Problem to work on —
From the listing below, copy only the lines running from the line that contains "People can use" to the line that contains "-All data of", both included.

Records for processing —
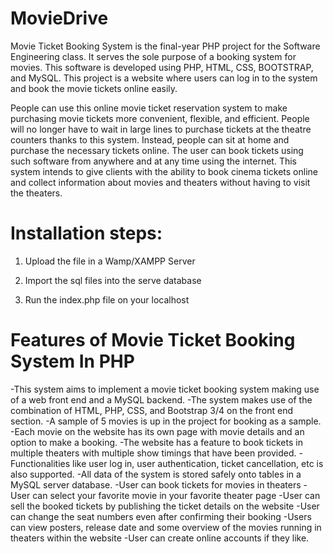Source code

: # MovieDrive

Movie Ticket Booking System is the final-year PHP project for the Software Engineering class. It serves the sole purpose of a booking system for movies. This software is developed using PHP, HTML, CSS, BOOTSTRAP, and MySQL. This project is a website where users can log in to the system and book the movie tickets online easily.

People can use this online movie ticket reservation system to make purchasing movie tickets more convenient, flexible, and efficient. People will no longer have to wait in large lines to purchase tickets at the theatre counters thanks to this system. Instead, people can sit at home and purchase the necessary tickets online. The user can book tickets using such software from anywhere and at any time using the internet. This system intends to give clients with the ability to book cinema tickets online and collect information about movies and theaters without having to visit the theaters.

# Installation steps:

1. Upload the file in a Wamp/XAMPP Server

2. Import the sql files into the serve database

3. Run the index.php file on your localhost

# Features of Movie Ticket Booking System In PHP

-This system aims to implement a movie ticket booking system making use of a web front end and a MySQL backend.
-The system makes use of the combination of HTML, PHP, CSS, and Bootstrap 3/4 on the front end section.
-A sample of 5 movies is up in the project for booking as a sample.
-Each movie on the website has its own page with movie details and an option to make a booking.
-The website has a feature to book tickets in multiple theaters with multiple show timings that have been provided.
-Functionalities like user log in, user authentication, ticket cancellation, etc is also supported.
-All data of the system is stored safely onto tables in a MySQL server database.
-User can book tickets for movies in theaters
-User can select your favorite movie in your favorite theater page
-User can sell the booked tickets by publishing the ticket details on the website
-User can change the seat numbers even after confirming their booking
-Users can view posters, release date and some overview of the movies running in theaters within the website
-User can create online accounts if they like.
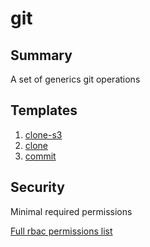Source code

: # git

## Summary

A set of generics git operations

## Templates

1. [clone-s3](https://github.com/codefresh-io/argo-hub/blob/main/workflows/git/versions/0.0.2/docs/clone-s3.md)
2. [clone](https://github.com/codefresh-io/argo-hub/blob/main/workflows/git/versions/0.0.2/docs/clone.md)
3. [commit](https://github.com/codefresh-io/argo-hub/blob/main/workflows/git/versions/0.0.2/docs/commit.md)

## Security

Minimal required permissions

[Full rbac permissions list](https://github.com/codefresh-io/argo-hub/blob/main/workflows/git/versions/0.0.2/rbac.yaml)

Output for this task —
People can use this online movie ticket reservation system to make purchasing movie tickets more convenient, flexible, and efficient. People will no longer have to wait in large lines to purchase tickets at the theatre counters thanks to this system. Instead, people can sit at home and purchase the necessary tickets online. The user can book tickets using such software from anywhere and at any time using the internet. This system intends to give clients with the ability to book cinema tickets online and collect information about movies and theaters without having to visit the theaters.

# Installation steps:

1. Upload the file in a Wamp/XAMPP Server

2. Import the sql files into the serve database

3. Run the index.php file on your localhost

# Features of Movie Ticket Booking System In PHP

-This system aims to implement a movie ticket booking system making use of a web front end and a MySQL backend.
-The system makes use of the combination of HTML, PHP, CSS, and Bootstrap 3/4 on the front end section.
-A sample of 5 movies is up in the project for booking as a sample.
-Each movie on the website has its own page with movie details and an option to make a booking.
-The website has a feature to book tickets in multiple theaters with multiple show timings that have been provided.
-Functionalities like user log in, user authentication, ticket cancellation, etc is also supported.
-All data of the system is stored safely onto tables in a MySQL server database.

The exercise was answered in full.